■ **EXERCISE DIRECTIONS**
List each line of the data in which the string "lượng" appears.

■ **THE DATA**
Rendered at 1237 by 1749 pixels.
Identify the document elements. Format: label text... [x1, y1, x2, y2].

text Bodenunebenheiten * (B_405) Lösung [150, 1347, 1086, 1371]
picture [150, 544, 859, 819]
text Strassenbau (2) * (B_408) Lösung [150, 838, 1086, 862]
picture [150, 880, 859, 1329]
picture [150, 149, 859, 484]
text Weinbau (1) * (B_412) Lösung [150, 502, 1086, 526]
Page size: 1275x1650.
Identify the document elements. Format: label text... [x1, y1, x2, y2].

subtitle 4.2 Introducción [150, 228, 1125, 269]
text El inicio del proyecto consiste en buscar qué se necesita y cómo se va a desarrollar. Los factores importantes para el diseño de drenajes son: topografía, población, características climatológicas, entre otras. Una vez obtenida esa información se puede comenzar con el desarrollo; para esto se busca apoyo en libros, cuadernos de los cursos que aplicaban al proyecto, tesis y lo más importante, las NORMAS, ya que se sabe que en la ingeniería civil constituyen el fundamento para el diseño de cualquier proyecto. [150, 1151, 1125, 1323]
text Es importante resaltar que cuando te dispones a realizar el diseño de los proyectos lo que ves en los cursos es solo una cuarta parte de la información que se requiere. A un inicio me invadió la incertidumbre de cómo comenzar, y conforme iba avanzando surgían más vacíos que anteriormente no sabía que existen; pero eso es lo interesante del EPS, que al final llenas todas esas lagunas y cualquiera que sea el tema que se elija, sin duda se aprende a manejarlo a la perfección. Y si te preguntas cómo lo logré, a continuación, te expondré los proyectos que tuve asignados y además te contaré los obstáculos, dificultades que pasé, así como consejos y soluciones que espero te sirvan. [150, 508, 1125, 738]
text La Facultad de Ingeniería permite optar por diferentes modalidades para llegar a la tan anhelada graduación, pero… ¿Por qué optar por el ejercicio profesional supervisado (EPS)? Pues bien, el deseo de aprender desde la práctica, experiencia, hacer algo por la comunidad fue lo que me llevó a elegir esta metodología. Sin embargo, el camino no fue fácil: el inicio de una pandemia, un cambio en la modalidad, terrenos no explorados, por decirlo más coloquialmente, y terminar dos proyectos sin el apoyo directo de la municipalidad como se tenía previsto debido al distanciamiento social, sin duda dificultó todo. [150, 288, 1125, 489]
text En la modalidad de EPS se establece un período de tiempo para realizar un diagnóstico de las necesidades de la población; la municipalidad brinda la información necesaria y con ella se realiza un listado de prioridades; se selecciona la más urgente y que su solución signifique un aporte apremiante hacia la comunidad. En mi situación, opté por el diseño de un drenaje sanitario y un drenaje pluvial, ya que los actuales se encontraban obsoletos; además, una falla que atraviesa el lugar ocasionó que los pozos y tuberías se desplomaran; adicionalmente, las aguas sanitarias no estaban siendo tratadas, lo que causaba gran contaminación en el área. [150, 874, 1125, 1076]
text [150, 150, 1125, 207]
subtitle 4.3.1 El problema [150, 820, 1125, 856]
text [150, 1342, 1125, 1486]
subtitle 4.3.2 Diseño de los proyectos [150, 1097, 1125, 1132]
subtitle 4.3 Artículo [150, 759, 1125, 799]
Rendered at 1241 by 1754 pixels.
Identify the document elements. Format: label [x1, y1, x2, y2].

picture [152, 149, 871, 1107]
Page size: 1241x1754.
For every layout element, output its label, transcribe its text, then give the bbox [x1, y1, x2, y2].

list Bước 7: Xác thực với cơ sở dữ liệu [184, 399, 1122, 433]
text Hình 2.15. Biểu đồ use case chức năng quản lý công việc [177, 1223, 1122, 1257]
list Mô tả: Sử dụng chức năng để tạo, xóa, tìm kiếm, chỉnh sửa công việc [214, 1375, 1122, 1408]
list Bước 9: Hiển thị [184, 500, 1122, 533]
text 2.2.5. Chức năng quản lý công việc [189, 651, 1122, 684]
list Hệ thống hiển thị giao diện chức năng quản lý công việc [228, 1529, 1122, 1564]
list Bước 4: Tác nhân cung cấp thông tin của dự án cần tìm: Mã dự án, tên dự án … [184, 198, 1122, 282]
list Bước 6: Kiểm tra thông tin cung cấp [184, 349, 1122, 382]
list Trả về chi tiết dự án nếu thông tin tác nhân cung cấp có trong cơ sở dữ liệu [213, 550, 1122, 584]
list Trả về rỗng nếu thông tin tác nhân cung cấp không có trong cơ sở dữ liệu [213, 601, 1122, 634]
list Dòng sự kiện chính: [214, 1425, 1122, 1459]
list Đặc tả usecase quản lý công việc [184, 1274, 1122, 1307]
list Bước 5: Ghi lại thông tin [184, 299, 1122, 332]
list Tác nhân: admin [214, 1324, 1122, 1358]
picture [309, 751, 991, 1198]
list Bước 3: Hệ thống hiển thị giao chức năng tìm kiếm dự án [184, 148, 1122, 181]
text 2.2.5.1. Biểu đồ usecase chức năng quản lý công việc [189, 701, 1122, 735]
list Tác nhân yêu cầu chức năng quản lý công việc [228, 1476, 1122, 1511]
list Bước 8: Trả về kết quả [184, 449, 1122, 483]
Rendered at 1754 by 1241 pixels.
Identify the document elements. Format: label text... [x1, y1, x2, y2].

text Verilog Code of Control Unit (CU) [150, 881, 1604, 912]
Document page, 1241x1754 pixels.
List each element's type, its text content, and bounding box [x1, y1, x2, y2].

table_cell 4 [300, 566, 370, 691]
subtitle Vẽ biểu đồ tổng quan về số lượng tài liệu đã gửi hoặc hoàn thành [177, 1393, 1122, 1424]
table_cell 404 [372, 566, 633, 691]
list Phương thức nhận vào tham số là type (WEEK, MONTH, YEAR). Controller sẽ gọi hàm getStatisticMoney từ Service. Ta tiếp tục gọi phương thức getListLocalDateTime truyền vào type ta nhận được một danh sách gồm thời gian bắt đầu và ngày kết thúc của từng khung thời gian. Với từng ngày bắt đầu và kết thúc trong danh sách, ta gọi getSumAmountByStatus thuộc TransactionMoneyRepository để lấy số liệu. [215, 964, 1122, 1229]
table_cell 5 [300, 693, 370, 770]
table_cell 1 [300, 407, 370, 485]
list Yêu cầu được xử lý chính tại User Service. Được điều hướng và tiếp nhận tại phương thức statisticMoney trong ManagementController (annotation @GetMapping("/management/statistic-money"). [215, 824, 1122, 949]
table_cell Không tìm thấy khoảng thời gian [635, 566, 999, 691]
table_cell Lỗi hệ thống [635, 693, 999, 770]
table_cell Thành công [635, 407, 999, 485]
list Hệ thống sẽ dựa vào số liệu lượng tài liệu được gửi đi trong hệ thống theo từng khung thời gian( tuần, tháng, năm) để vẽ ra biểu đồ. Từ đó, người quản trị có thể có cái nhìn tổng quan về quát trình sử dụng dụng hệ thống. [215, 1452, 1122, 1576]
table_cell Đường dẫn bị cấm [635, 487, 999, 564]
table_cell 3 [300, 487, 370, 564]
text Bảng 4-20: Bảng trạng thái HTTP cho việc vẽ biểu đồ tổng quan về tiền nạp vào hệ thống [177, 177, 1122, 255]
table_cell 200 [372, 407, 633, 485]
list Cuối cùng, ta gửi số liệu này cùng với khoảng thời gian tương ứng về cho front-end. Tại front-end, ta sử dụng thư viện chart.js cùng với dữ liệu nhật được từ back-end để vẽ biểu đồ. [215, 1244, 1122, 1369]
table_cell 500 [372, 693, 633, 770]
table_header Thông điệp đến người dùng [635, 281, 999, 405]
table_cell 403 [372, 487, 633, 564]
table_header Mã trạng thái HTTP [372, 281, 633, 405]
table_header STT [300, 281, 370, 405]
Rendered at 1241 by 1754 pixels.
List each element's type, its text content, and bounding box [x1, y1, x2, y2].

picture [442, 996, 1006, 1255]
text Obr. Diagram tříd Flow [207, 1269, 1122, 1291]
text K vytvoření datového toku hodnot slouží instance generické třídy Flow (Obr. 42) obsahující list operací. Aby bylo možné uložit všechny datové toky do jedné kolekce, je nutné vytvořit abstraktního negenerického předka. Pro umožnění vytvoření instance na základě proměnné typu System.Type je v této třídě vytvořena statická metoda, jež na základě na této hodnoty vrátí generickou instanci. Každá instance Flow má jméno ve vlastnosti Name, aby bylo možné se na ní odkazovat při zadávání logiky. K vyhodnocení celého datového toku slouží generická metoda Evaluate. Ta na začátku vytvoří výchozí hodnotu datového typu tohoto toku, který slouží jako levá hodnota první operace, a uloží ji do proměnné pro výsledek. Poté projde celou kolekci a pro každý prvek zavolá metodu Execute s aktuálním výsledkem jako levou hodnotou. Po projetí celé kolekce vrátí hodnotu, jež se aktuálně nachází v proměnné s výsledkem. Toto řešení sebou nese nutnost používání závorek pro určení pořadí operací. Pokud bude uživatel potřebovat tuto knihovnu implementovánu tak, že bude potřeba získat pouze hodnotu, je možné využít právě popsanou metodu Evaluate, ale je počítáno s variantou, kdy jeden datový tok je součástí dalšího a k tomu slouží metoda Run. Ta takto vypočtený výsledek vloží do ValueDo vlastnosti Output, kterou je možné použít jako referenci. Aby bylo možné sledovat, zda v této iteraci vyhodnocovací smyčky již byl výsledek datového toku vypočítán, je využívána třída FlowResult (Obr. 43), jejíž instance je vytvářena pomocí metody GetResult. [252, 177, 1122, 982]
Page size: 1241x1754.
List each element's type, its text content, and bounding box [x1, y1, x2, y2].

■ **OUTPUT OF THE TASK**
subtitle Vẽ biểu đồ tổng quan về số lượng tài liệu đã gửi hoặc hoàn thành [177, 1393, 1122, 1424]
list Hệ thống sẽ dựa vào số liệu lượng tài liệu được gửi đi trong hệ thống theo từng khung thời gian( tuần, tháng, năm) để vẽ ra biểu đồ. Từ đó, người quản trị có thể có cái nhìn tổng quan về quát trình sử dụng dụng hệ thống. [215, 1452, 1122, 1576]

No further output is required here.